TEXT PROVIDED:
※ ※ ※

What symptoms should I look for after a car accident?
After a car accident, the symptoms you might experience can be as varied as the kinds of injuries that are possible, and those can run the proverbial gamut in terms of seriousness and the areas of your body that are affected.
In general, pay attention to what your body is telling you. Even the slightest tinge of pain or discomfort can be a warning sign that you’ve been injured, perhaps even seriously injured. Remember that a car accident is a traumatic event, and after a crash your body releases endorphins that can mask the pain that would otherwise stem from injuries, sometimes for hours or even days after an accident.
So, what should you look for? Be especially mindful of dizziness, nausea, headaches, and disorientation, which could all be evidence of head or brain injuries like concussions.
Any numbness, tingling sensations, stiffness, weakness, or limited mobility in your neck or back, or at your joints (knees, elbows) could also be evidence of soft tissue injuries or other sprains or strains that require medical attention.

※ ※ ※

Collected data:
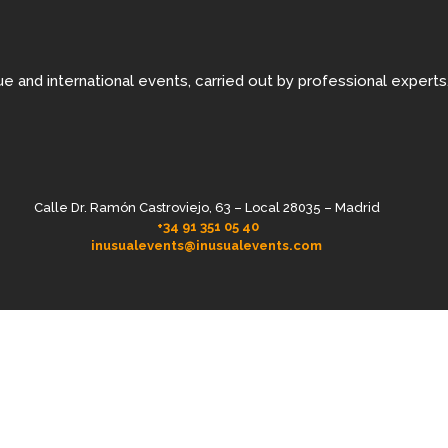
e and international events, carried out by professional experts
Calle Dr. Ramón Castroviejo, 63 – Local 28035 – Madrid
+34 91 351 05 40
inusualevents@inusualevents.com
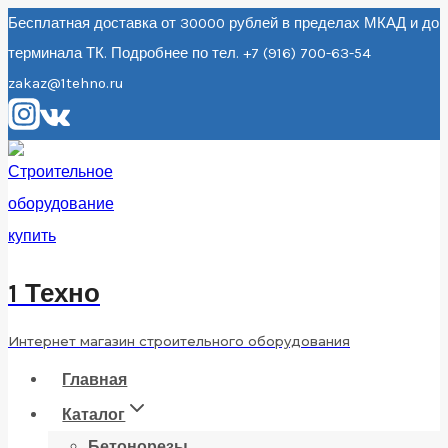
Перейти
Бесплатная доставка от 30000 рублей в пределах МКАД и до
терминала ТК. Подробнее по тел. +7 (916) 700-63-54
к
zakaz@1tehno.ru
содержанию
1 Техно
Интернет магазин строительного оборудования
Главная
Каталог
Бетонорезы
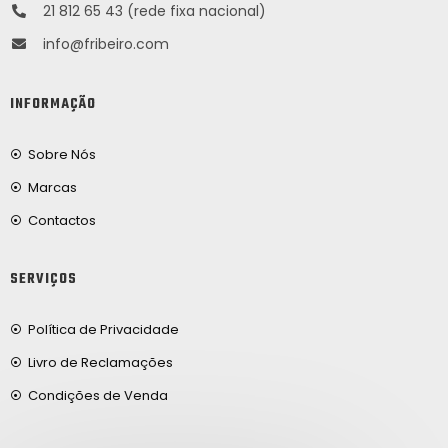
21 812 65 43 (rede fixa nacional)
info@fribeiro.com
INFORMAÇÃO
Sobre Nós
Marcas
Contactos
SERVIÇOS
Política de Privacidade
Livro de Reclamações
Condições de Venda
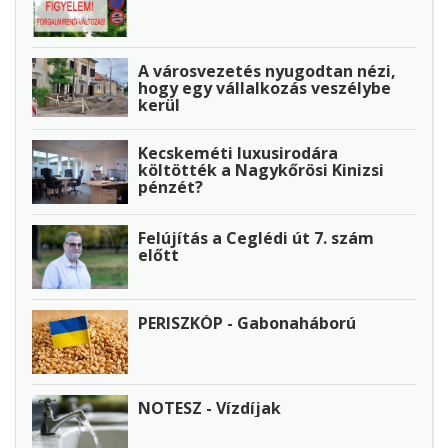
A városvezetés nyugodtan nézi,
hogy egy vállalkozás veszélybe
kerül
Kecskeméti luxusirodára
költötték a Nagykőrösi Kinizsi
pénzét?
Felújítás a Ceglédi út 7. szám
előtt
PERISZKÓP - Gabonaháború
NOTESZ - Vízdíjak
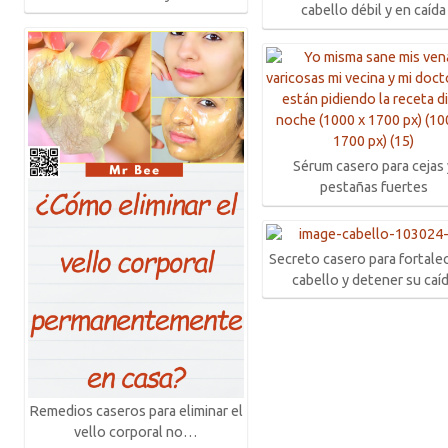
cabello débil y en caída
Sérum casero para cejas
pestañas fuertes
Secreto casero para fortalec
cabello y detener su caí
Remedios caseros para eliminar el
vello corporal no…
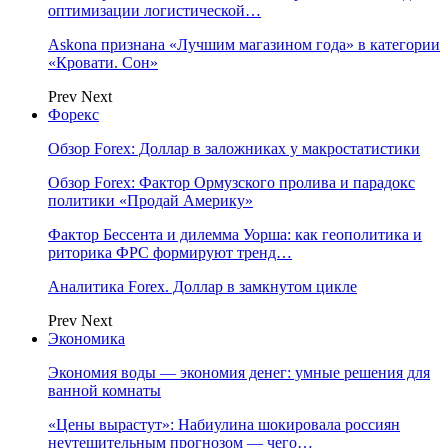
оптимизации логистической…
Askona признана «Лучшим магазином года» в категории
«Кровати. Сон»
Prev
Next
Форекс
Обзор Forex: Доллар в заложниках у макростатистики
Обзор Forex: Фактор Ормузского пролива и парадокс
политики «Продай Америку»
Фактор Бессента и дилемма Уорша: как геополитика и
риторика ФРС формируют тренд…
Аналитика Forex. Доллар в замкнутом цикле
Prev
Next
Экономика
Экономия воды — экономия денег: умные решения для
ванной комнаты
«Цены вырастут»: Набиулина шокировала россиян
неутешительным прогнозом — чего…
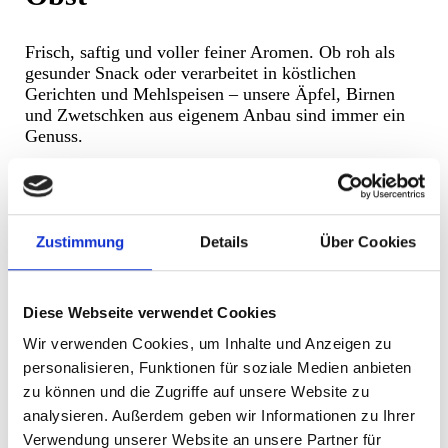
Frisch, saftig und voller feiner Aromen. Ob roh als
gesunder Snack oder verarbeitet in köstlichen
Gerichten und Mehlspeisen – unsere Äpfel, Birnen
und Zwetschken aus eigenem Anbau sind immer ein
Genuss.
Alle Produkte
Zustimmung
Details
Über Cookies
Produkte - Naturhof Reiter
Diese Webseite verwendet Cookies
Wir verwenden Cookies, um Inhalte und Anzeigen zu
Milchprodukte
personalisieren, Funktionen für soziale Medien anbieten
zu können und die Zugriffe auf unsere Website zu
analysieren. Außerdem geben wir Informationen zu Ihrer
Höchste Qualität und Regionalität liegen uns am
Verwendung unserer Website an unsere Partner für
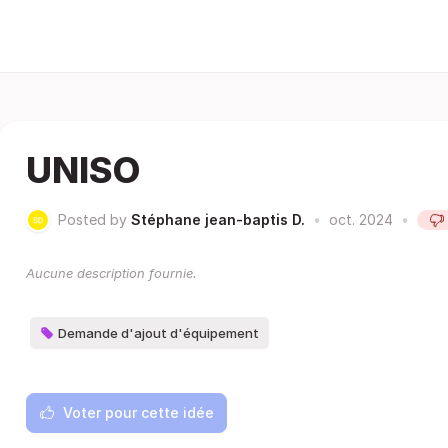
UNISO
Posted by
Stéphane jean-baptis D.
•
oct. 2024
•
Aucune description fournie.
Demande d'ajout d'équipement
Voter pour cette idée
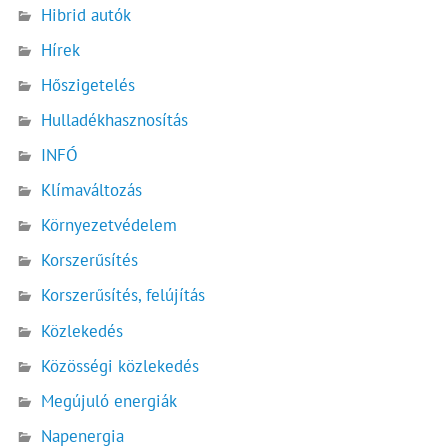
Hibrid autók
Hírek
Hőszigetelés
Hulladékhasznosítás
INFÓ
Klímaváltozás
Környezetvédelem
Korszerűsítés
Korszerűsítés, felújítás
Közlekedés
Közösségi közlekedés
Megújuló energiák
Napenergia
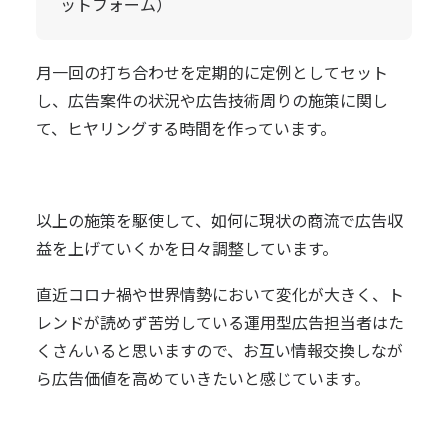
ットフォーム）
月一回の打ち合わせを定期的に定例としてセット
し、広告案件の状況や広告技術周りの施策に関し
て、ヒヤリングする時間を作っています。
以上の施策を駆使して、如何に現状の商流で広告収
益を上げていくかを日々調整しています。
直近コロナ禍や世界情勢において変化が大きく、ト
レンドが読めず苦労している運用型広告担当者はた
くさんいると思いますので、お互い情報交換しなが
ら広告価値を高めていきたいと感じています。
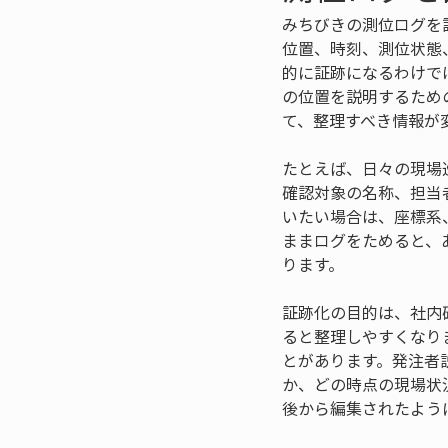
みちびきの測位ログを
位置、時刻、測位状態
的に証跡になるわけで
の位置を説明するため
て、整理すべき情報が
たとえば、日々の現場
確認対象の名称、担当
いたい場合は、座標系
ままログをためると、
ります。
証跡化の目的は、社内
ると整理しやすくなり
とがあります。発注者
か、どの時点の現場状
後から編集されたよう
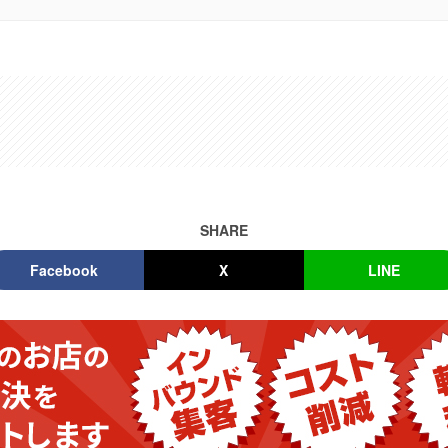
SHARE
Facebook
X
LINE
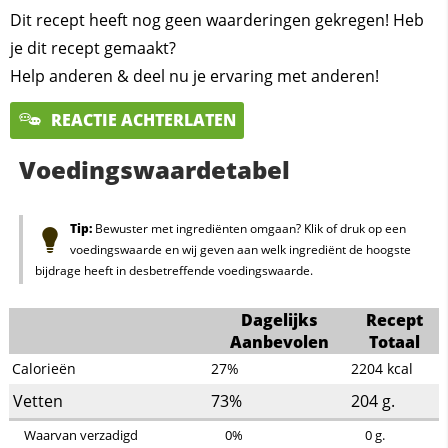
Dit recept heeft nog geen waarderingen gekregen! Heb
je dit recept gemaakt?
Help anderen & deel nu je ervaring met anderen!
REACTIE ACHTERLATEN
Voedingswaardetabel
Tip:
Bewuster met ingrediënten omgaan? Klik of druk op een
voedingswaarde en wij geven aan welk ingrediënt de hoogste
bijdrage heeft in desbetreffende voedingswaarde.
Dagelijks
Recept
Aanbevolen
Totaal
Calorieën
27%
2204
kcal
Vetten
73%
204
g.
Waarvan verzadigd
0%
0
g.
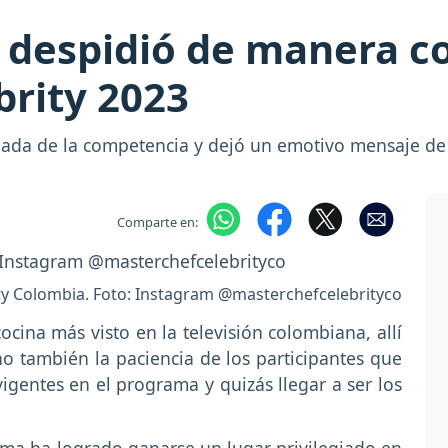
e despidió de manera 
brity 2023
inada de la competencia y dejó un emotivo mensaje d
Comparte en:
ty Colombia. Foto: Instagram @masterchefcelebrityco
 cocina más visto en la televisión colombiana, allí
o también la paciencia de los participantes que
gentes en el programa y quizás llegar a ser los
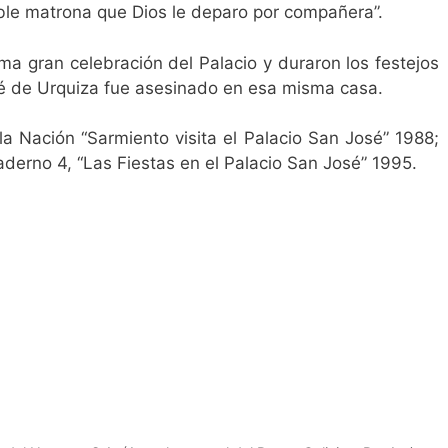
noble matrona que Dios le deparo por compañera”.
ma gran celebración del Palacio y duraron los festejos
sé de Urquiza fue asesinado en esa misma casa.
la Nación “Sarmiento visita el Palacio San José” 1988;
derno 4, “Las Fiestas en el Palacio San José” 1995.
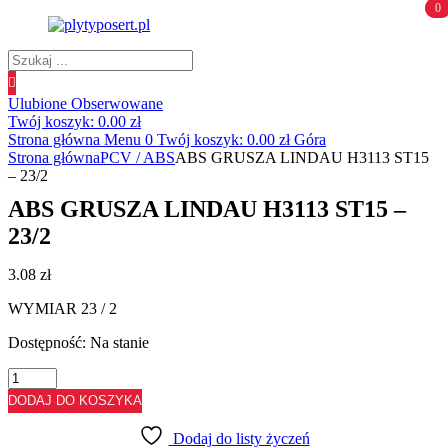
0
0
Wyszukiwanie
produktów
Ulubione
Obserwowane
Twój koszyk:
0.00
zł
Strona główna
Menu
0
Twój koszyk:
0.00
zł
Góra
Strona główna
PCV / ABS
ABS GRUSZA LINDAU H3113 ST15
– 23/2
ABS GRUSZA LINDAU H3113 ST15 –
23/2
3.08
zł
WYMIAR 23 / 2
Dostępność:
Na stanie
ilość
ABS
DODAJ DO KOSZYKA
GRUSZA
LINDAU
Dodaj do listy życzeń
H3113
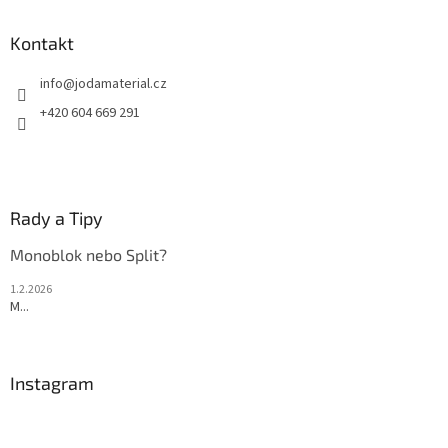
p
a
Kontakt
t
info
@
jodamaterial.cz
í
+420 604 669 291
Rady a Tipy
Monoblok nebo Split?
1.2.2026
M...
Instagram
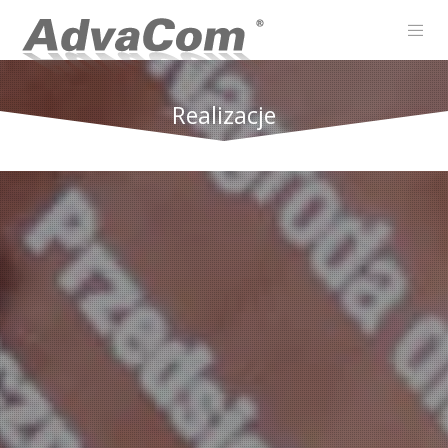
Realizacje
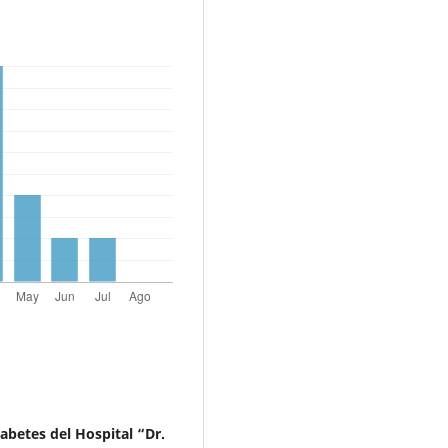
abetes del Hospital “Dr.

※ ※ ※

WHAT THE TASK ASKS: Write out everything from "What symptoms should" down to "after an accident." in the passage on post-crash symptoms, switching "car accident" to "traffic collision". These rows were gathered from a separate source.

REPLY TO THE EXERCISE:
What symptoms should I look for after a traffic collision?
After a traffic collision, the symptoms you might experience can be as varied as the kinds of injuries that are possible, and those can run the proverbial gamut in terms of seriousness and the areas of your body that are affected.
In general, pay attention to what your body is telling you. Even the slightest tinge of pain or discomfort can be a warning sign that you’ve been injured, perhaps even seriously injured. Remember that a traffic collision is a traumatic event, and after a crash your body releases endorphins that can mask the pain that would otherwise stem from injuries, sometimes for hours or even days after an accident.